As discussed above, IRS employees were only able to answer 10% of
taxpayer telephone calls this filing season. “If a private company
failed to answer nine out of 10 customer calls, customers would go
elsewhere,” Collins wrote. “That, of course, is not an option for U.S.
taxpayers, so it is critical that the IRS increase staffing in its
telephone call centers to handle the volume of calls it receives.”

IRS Responses to National Taxpayer Advocate Administrative Recommendations

The National Taxpayer Advocate is required by statute to submit a
year-end report to Congress that, among other things, makes
administrative recommendations to resolve taxpayer problems. Section
7803(c)(3) of the Internal Revenue Code authorizes the National
Taxpayer Advocate to submit administrative recommendations to the
Commissioner and requires the IRS to respond within three months.
Under this authority, the National Taxpayer Advocate annually
transmits to the Commissioner all administrative recommendations
proposed in her year-end report for a response.
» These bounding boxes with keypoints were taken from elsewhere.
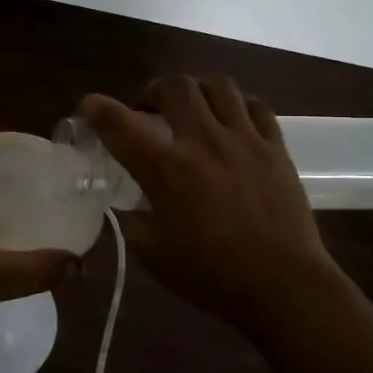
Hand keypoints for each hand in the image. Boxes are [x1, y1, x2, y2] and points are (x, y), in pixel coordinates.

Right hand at [81, 76, 341, 332]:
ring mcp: (244, 140)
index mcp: (165, 170)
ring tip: (191, 110)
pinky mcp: (275, 148)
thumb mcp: (152, 253)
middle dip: (153, 91)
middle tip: (149, 111)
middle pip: (174, 86)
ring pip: (217, 85)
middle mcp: (202, 142)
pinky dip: (236, 106)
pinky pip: (256, 106)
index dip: (97, 108)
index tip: (89, 107)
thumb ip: (134, 218)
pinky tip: (231, 123)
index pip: (119, 124)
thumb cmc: (210, 275)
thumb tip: (128, 202)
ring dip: (195, 91)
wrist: (282, 286)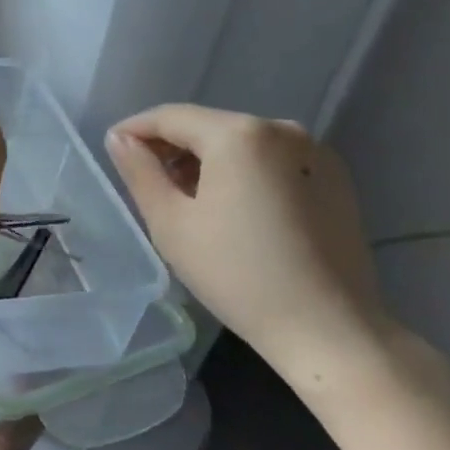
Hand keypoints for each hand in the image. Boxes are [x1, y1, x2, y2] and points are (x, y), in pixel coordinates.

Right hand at [105, 104, 394, 385]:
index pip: (170, 117)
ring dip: (206, 161)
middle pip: (207, 127)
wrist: (331, 332)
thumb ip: (139, 171)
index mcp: (239, 134)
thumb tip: (120, 139)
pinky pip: (271, 161)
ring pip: (239, 143)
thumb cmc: (238, 275)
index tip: (113, 152)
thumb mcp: (170, 222)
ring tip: (187, 200)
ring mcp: (315, 154)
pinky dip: (242, 172)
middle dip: (172, 148)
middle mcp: (281, 130)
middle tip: (147, 182)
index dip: (135, 130)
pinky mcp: (335, 180)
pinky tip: (232, 210)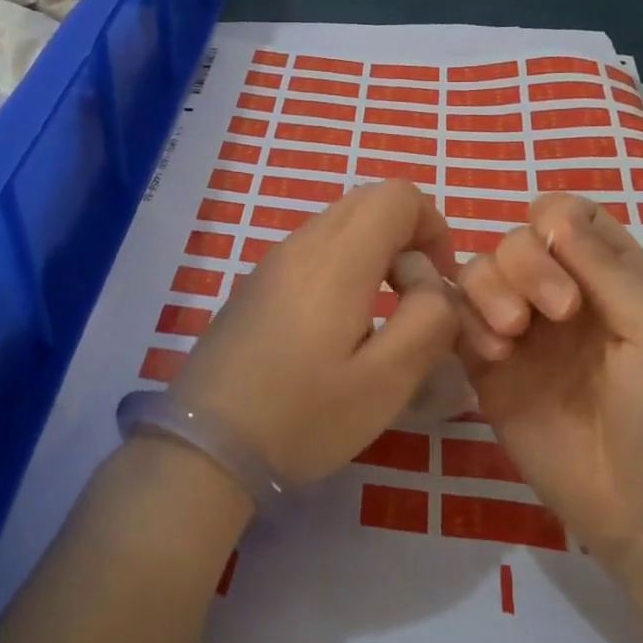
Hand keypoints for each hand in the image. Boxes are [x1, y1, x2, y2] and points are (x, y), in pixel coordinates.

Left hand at [170, 180, 460, 486]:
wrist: (205, 447)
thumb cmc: (301, 417)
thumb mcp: (385, 382)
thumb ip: (428, 321)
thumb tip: (432, 284)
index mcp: (336, 260)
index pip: (397, 196)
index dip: (434, 227)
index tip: (438, 282)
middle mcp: (301, 245)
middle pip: (369, 201)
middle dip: (408, 236)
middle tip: (415, 298)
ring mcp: (273, 262)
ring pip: (340, 224)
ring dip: (376, 252)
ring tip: (380, 318)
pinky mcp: (257, 284)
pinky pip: (314, 250)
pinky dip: (345, 266)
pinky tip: (339, 328)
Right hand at [455, 193, 642, 570]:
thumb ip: (606, 266)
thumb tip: (552, 213)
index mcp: (613, 277)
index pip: (567, 216)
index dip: (554, 220)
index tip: (561, 252)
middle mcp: (562, 295)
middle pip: (516, 238)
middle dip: (524, 262)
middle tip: (552, 315)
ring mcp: (523, 333)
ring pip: (479, 271)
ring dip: (489, 289)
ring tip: (510, 337)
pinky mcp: (489, 370)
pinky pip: (456, 320)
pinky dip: (465, 321)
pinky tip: (493, 354)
The National Taxpayer Advocate made 88 administrative recommendations
in her 2021 year-end report and then submitted them to the
Commissioner for a response. The IRS has agreed to implement 61 (or
69%) of the recommendations in full or in part.

The IRS’s responses are published on the TAS website at National
Taxpayer Advocate’s Annual Report to Congress Tracker.

The National Taxpayer Advocate is required by statute to submit two
annual reports to the House Committee on Ways and Means and the Senate
Committee on Finance. The statute requires these reports to be
submitted directly to the Committees without any prior review or
comment from the Commissioner of Internal Revenue, the Secretary of
the Treasury, the IRS Oversight Board, any other officer or employee
of the Department of the Treasury, or the Office of Management and
Budget. The first report must identify the objectives of the Office of
the Taxpayer Advocate for the fiscal year beginning in that calendar
year. The second report must include a discussion of the ten most
serious problems encountered by taxpayers, identify the ten tax issues
most frequently litigated in the courts, and make administrative and
legislative recommendations to resolve taxpayer problems.